Exactly repeat all the records below, omitting the images they hold.

### EXTRACTED MATERIAL

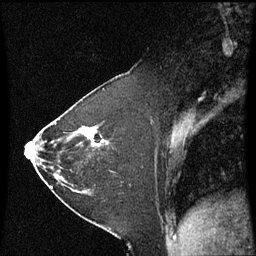
Breast MRI (dynamic contrast-enhanced), one sagittal slice. Dynamic contrast-enhanced series, image 2 of 3 at this slice position (ordered by acquisition). 1.5 T. TE 4.2 ms, TR 8.9 ms. 2 mm slice thickness. 256 × 256 image matrix, field of view 200 × 200 mm. Female patient, age 37 years. From the clinical record (not read from this slice): setting: breast cancer imaged before/during neoadjuvant chemotherapy; receptor status: HR-positive, HER2-negative.
Structures marked on this image (semi-automatically segmented with operator editing):
- analysis volume of interest (the breast-tissue region the enhancement analysis was run in; not a lesion): bounding box [x1, y1, x2, y2] px = [60, 102, 122, 181]
- tumour enhancement mask (voxels above the 70 % enhancement threshold inside the analysis volume of interest): [96, 128, 110, 145]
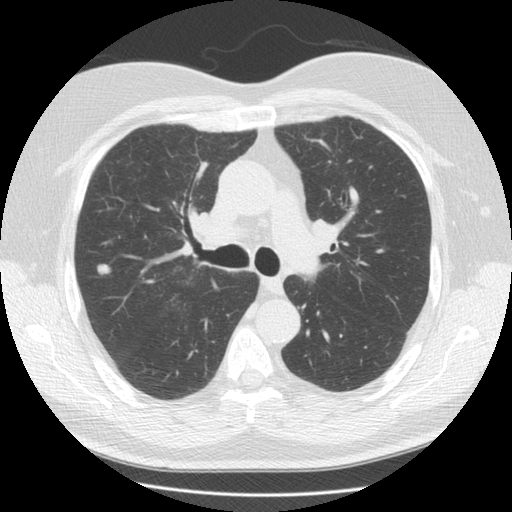
Low-dose screening chest CT, one axial slice; slice 92 of 146 in the series (ordered by position); reconstruction kernel STANDARD; lung window (W 1500 / L -600 HU); 512 × 512 image matrix, field of view 350 × 350 mm.
Structures marked on this image (expert manual segmentation):
- lesion 1 (tumor, upper lobe of right lung): bounding box (x1, y1, x2, y2) in pixels: (97, 263, 113, 275)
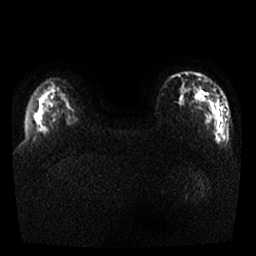
Breast MRI, one axial slice. Slice 4 of 25 in the series (ordered by position). Diffusion-weighted series; image 2 of 4 stored at this slice position (different b-values; order by instance number). 1.5 T. 4 mm slice thickness. 256 × 256 image matrix. Female patient.
Outlined on this slice (outlined manually by an expert reader):
- tumour on diffusion-weighted imaging: box from (x=193, y=86) to (x=223, y=145) px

######

| WRITTEN SOLUTION |
Breast MRI (dynamic contrast-enhanced), one sagittal slice. Dynamic contrast-enhanced series, image 2 of 3 at this slice position (ordered by acquisition). 1.5 T. TE 4.2 ms, TR 8.9 ms. 2 mm slice thickness. 256 × 256 image matrix, field of view 200 × 200 mm. Female patient, age 37 years. From the clinical record (not read from this slice): setting: breast cancer imaged before/during neoadjuvant chemotherapy; receptor status: HR-positive, HER2-negative.
Structures marked on this image (semi-automatically segmented with operator editing):
- analysis volume of interest (the breast-tissue region the enhancement analysis was run in; not a lesion): bounding box [x1, y1, x2, y2] px = [60, 102, 122, 181]
- tumour enhancement mask (voxels above the 70 % enhancement threshold inside the analysis volume of interest): [96, 128, 110, 145]
Low-dose screening chest CT, one axial slice; slice 92 of 146 in the series (ordered by position); reconstruction kernel STANDARD; lung window (W 1500 / L -600 HU); 512 × 512 image matrix, field of view 350 × 350 mm.
Structures marked on this image (expert manual segmentation):
- lesion 1 (tumor, upper lobe of right lung): bounding box (x1, y1, x2, y2) in pixels: (97, 263, 113, 275)
Breast MRI, one axial slice. Slice 4 of 25 in the series (ordered by position). Diffusion-weighted series; image 2 of 4 stored at this slice position (different b-values; order by instance number). 1.5 T. 4 mm slice thickness. 256 × 256 image matrix. Female patient.
Outlined on this slice (outlined manually by an expert reader):
- tumour on diffusion-weighted imaging: box from (x=193, y=86) to (x=223, y=145) px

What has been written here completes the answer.